(Exercise brief): Each line of the data has to be retyped exactly as it is.

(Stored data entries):
┌──

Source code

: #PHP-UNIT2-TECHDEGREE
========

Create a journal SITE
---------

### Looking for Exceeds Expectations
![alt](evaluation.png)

└──

(Expected output):
Source code

: #PHP-UNIT2-TECHDEGREE
========

Create a journal SITE
---------

### Looking for Exceeds Expectations
![alt](evaluation.png)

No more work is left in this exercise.